=== What you will do ===
The answer is every line in the data below that contains the word "thumb".

Extracted records

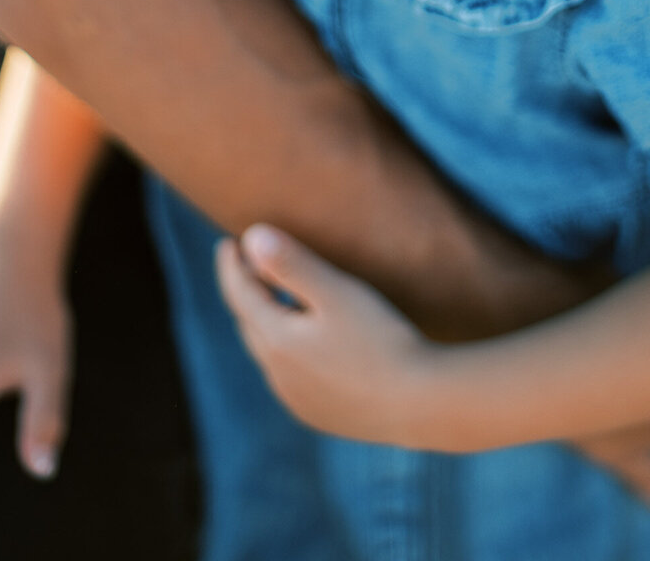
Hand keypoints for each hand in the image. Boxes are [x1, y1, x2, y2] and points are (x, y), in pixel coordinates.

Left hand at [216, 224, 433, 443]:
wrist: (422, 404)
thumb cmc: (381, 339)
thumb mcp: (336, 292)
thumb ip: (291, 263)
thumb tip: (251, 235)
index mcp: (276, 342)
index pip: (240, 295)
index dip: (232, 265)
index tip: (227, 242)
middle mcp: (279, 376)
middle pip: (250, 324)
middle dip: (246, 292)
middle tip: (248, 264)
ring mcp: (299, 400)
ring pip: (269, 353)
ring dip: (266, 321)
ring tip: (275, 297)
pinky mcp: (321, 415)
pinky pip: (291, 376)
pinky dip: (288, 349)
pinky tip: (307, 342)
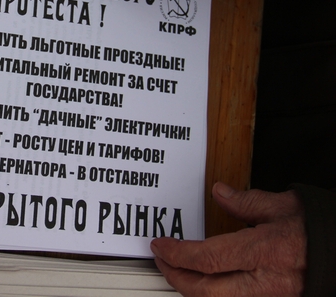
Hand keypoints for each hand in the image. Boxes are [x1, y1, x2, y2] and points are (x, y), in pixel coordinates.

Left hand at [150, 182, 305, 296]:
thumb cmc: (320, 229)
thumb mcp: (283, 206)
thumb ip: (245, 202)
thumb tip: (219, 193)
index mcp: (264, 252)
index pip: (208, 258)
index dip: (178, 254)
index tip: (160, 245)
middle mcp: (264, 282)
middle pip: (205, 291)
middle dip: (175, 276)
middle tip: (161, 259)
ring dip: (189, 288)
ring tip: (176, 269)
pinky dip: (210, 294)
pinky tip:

=== Written solution ===
thumb cmc: (381, 339)
thumb mcp: (336, 292)
thumb ip: (291, 263)
thumb tip: (251, 235)
thumb cmc: (320, 229)
thumb mcp: (283, 206)
thumb ip: (245, 202)
thumb tip: (219, 193)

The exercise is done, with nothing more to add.